Once you have your type, go here to read all about yours. (Or, you know, you can just Google it… there’s bound to be more than 800,000 results.)
I put up this post because the MBTI has made me think recently about a friend who moved away. The friend and I didn’t exactly complement each other at first. I found him too talkative and sometimes a little arrogant, and in comparison, he probably found me too quiet and self-deprecating. He was fine with giving a speech to an entire congregation at the drop of a hat, whereas I needed to spend at least a week
fretting preparing. He had a child’s sense of humor; I’m uptight and serious. Well, only sometimes.
But I mean, we were still friends, so whatever. He stands out among my group of friends because he was so unlike me, much like how we can easily spot the atypical object in a category of like-minded objects. (Which word does not belong? ‘Carrot, potato, red.’)
In a way, this wasn’t bad. He’s the first person that pops into mind when new people ask me about my friends. I enjoy describing some of his crazier antics, as well as his sense of humor which I admittedly admire.
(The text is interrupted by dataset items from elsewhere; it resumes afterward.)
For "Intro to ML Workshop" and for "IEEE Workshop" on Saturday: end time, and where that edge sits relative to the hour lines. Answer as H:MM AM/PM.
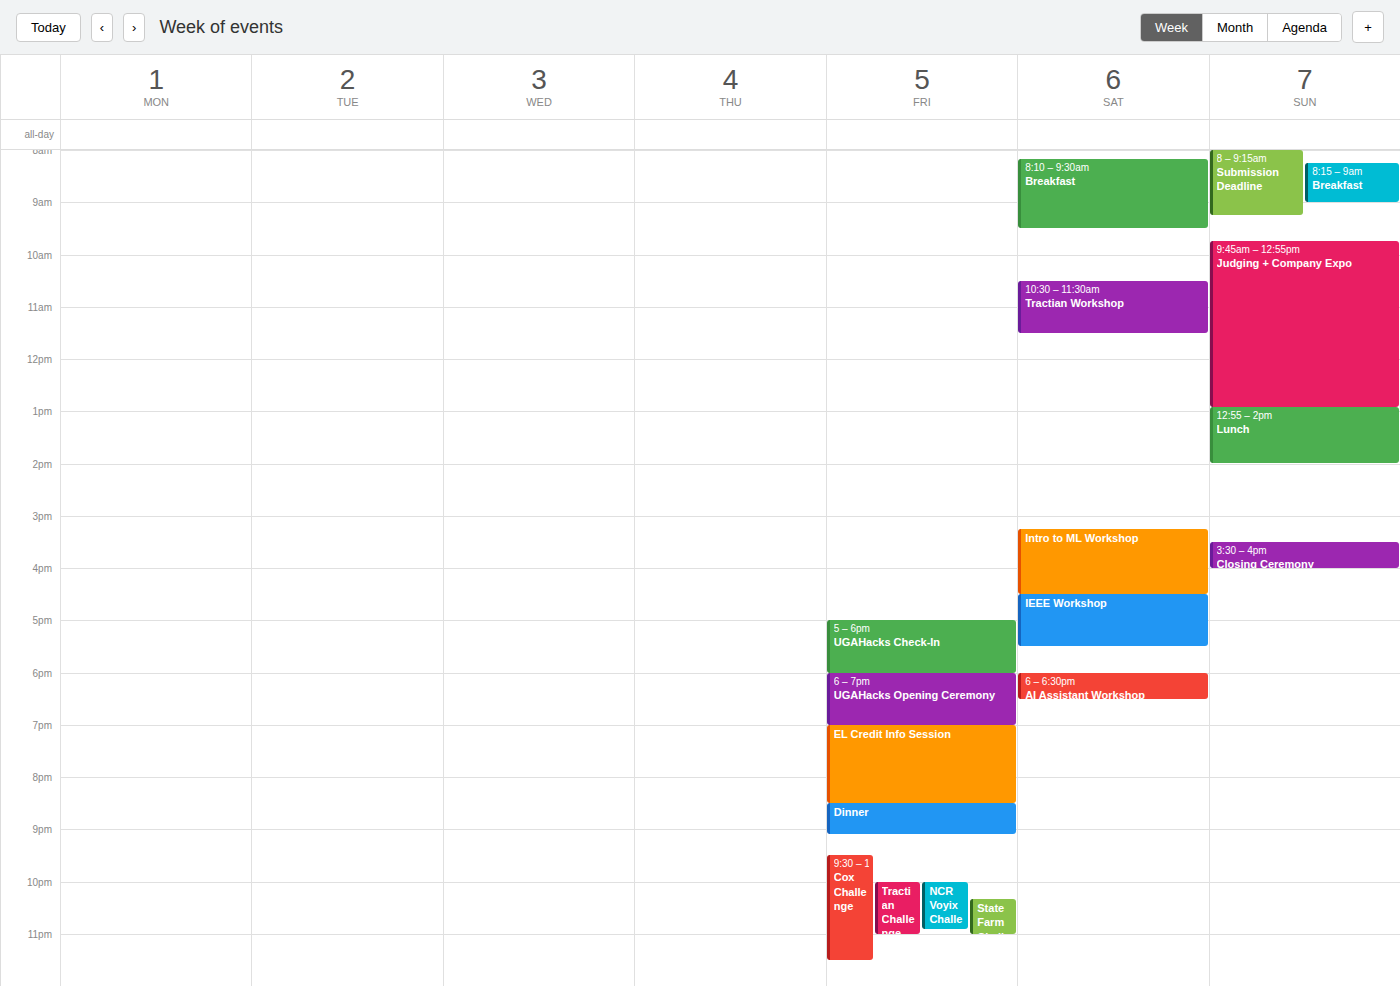
"Intro to ML Workshop": 4:30 PM, halfway between the 4 PM and 5 PM lines. "IEEE Workshop": 5:30 PM, halfway between the 5 PM and 6 PM lines.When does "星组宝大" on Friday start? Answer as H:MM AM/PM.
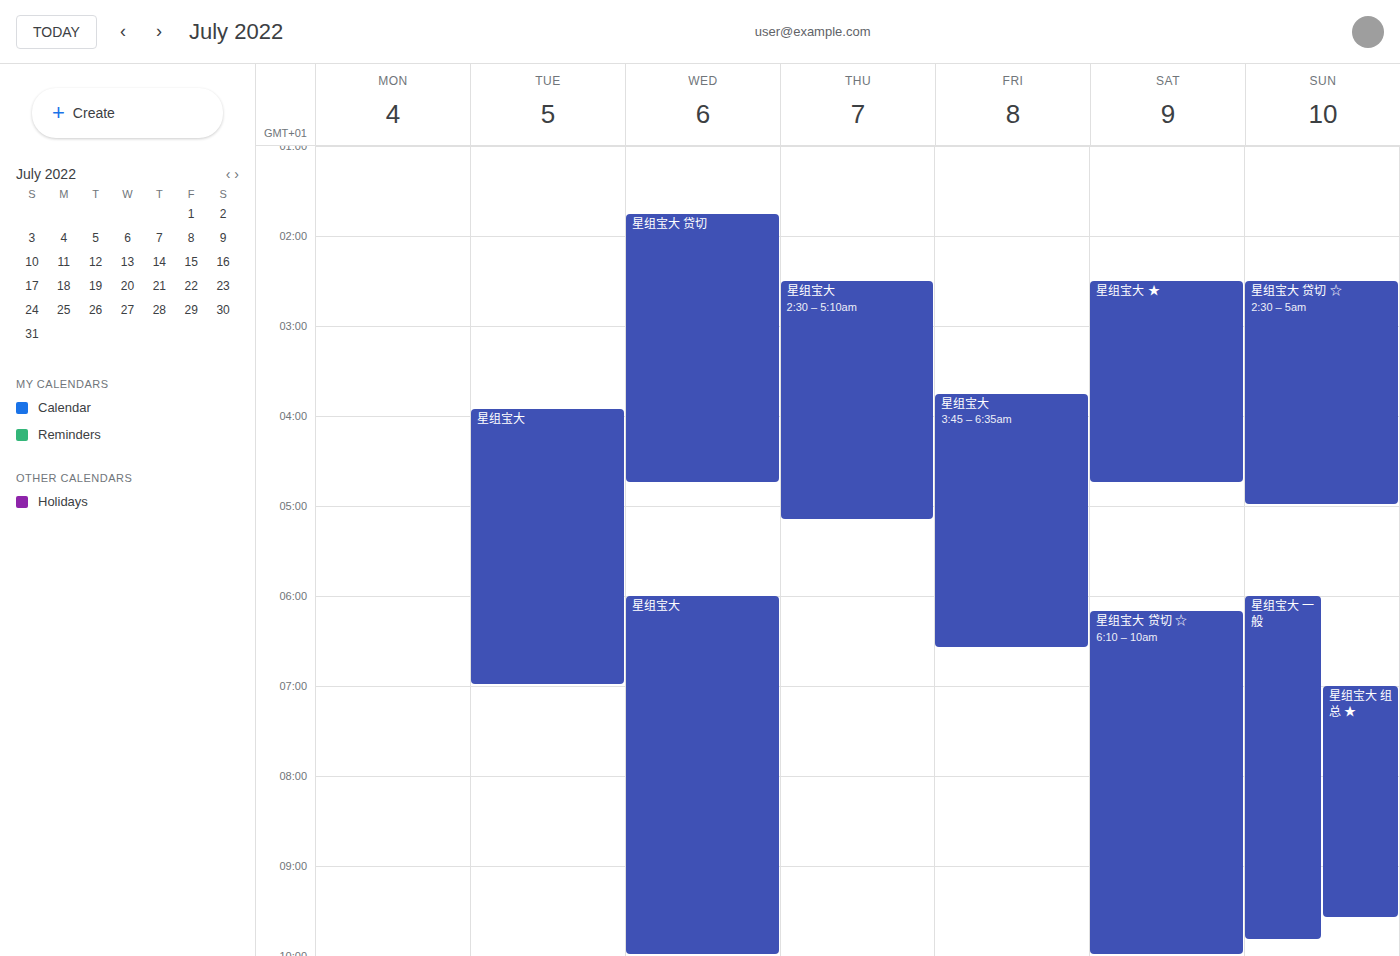
3:45 AMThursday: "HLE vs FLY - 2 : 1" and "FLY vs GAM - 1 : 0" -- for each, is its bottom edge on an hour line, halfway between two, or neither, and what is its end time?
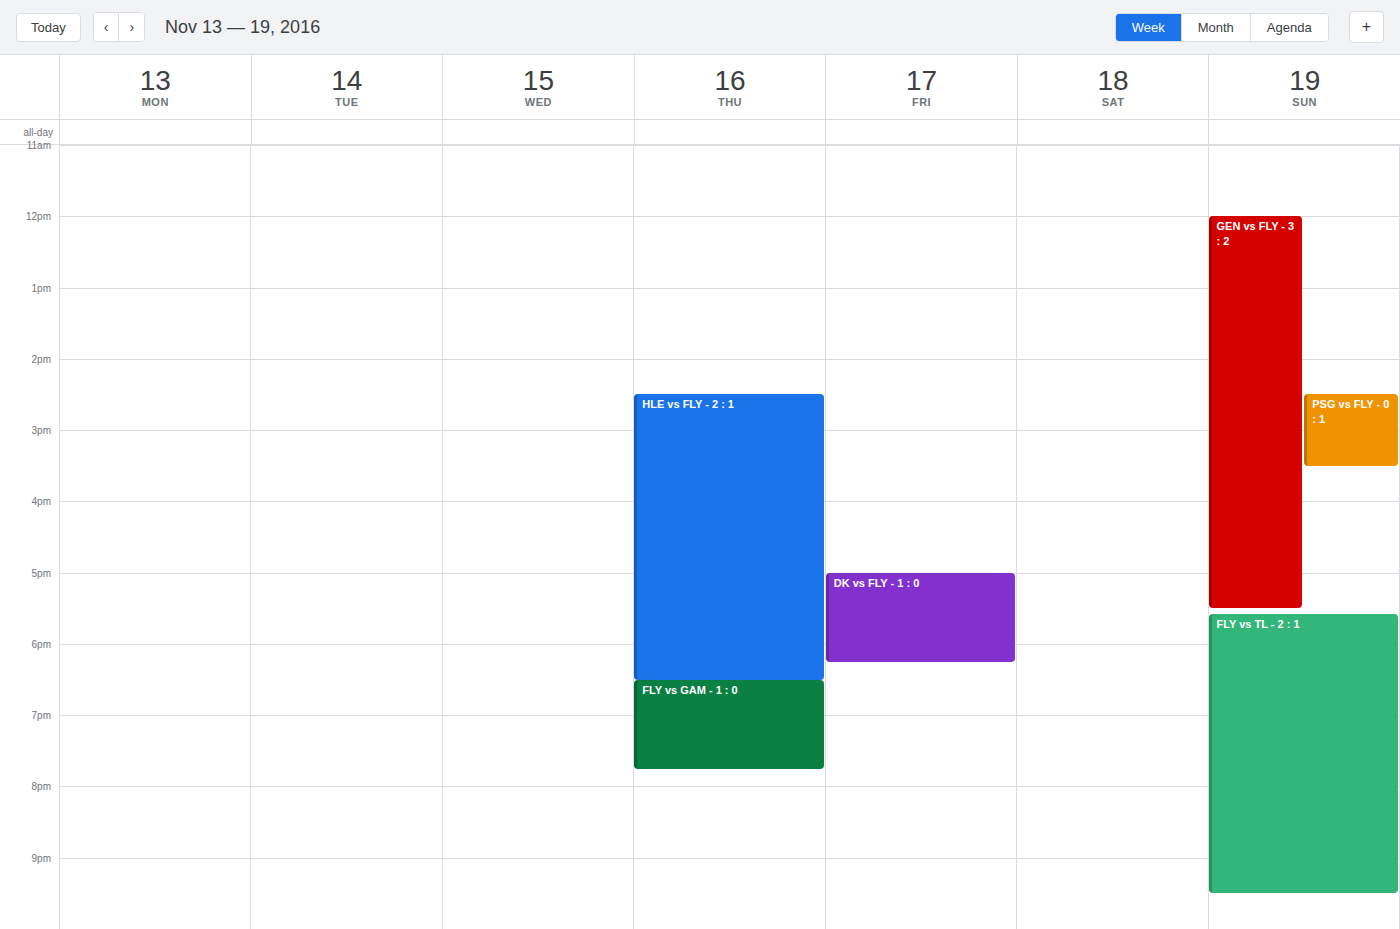
"HLE vs FLY - 2 : 1": 18:30, halfway between the 18:00 and 19:00 lines. "FLY vs GAM - 1 : 0": 19:45, neither: three quarters of the way from the 19:00 line to the 20:00 line.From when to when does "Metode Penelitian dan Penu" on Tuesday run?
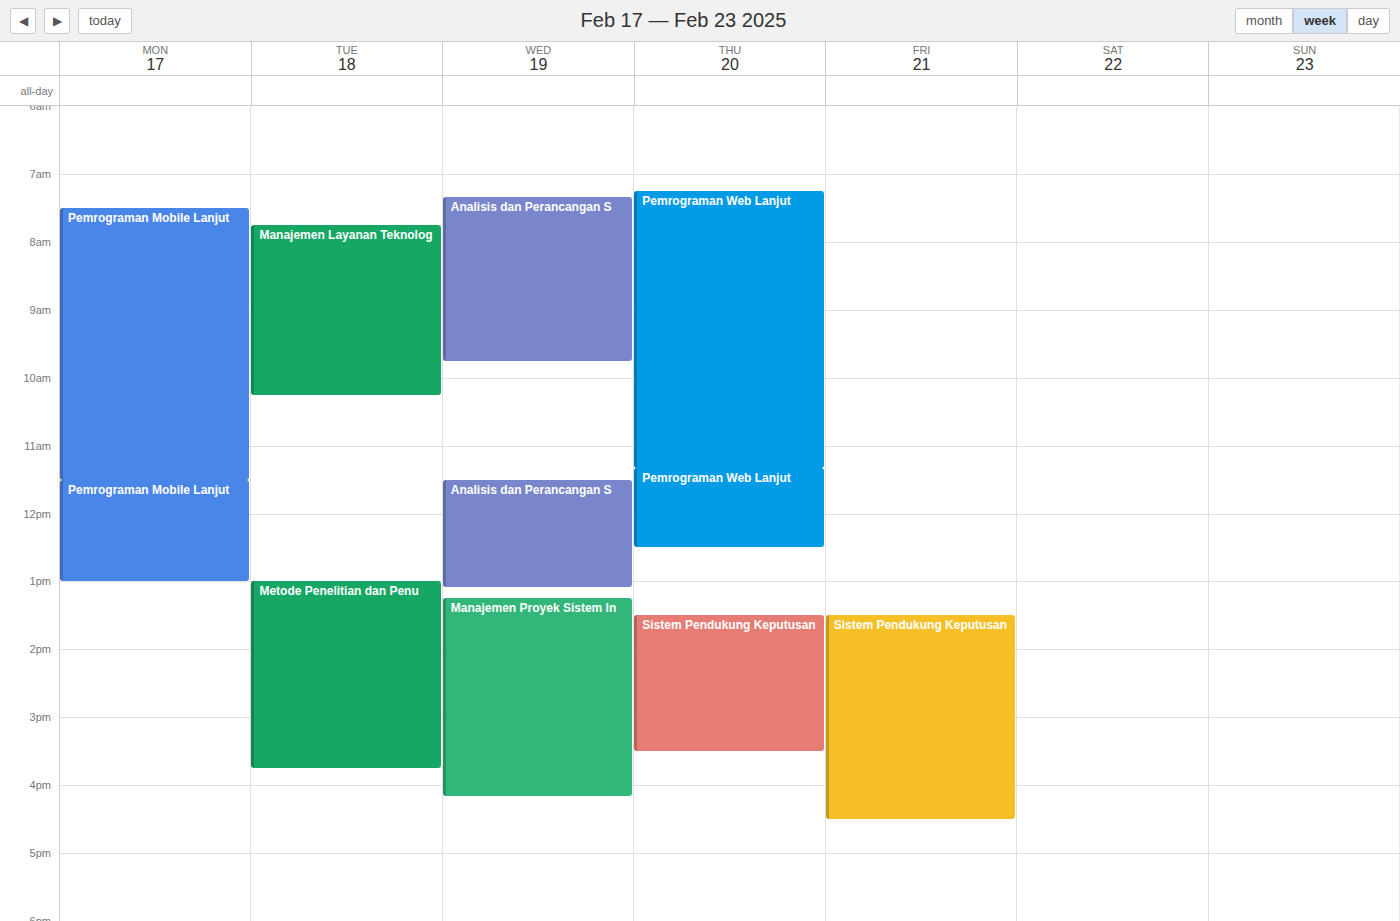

And yeah, when he moved away, there was a definite void in our group. Funny how some people stand out both when they’re present and when they’re absent.
But it was only recently that I had the sudden brainstorm to look up the MBTI again and compare our personality types. Wouldn’t you know it: our personality types were, according to the chart, complete opposites. In Star Wars terminology (and no, I haven’t seen the movie yet; shame on me), he’s Darth Vader while I’m Luke Skywalker.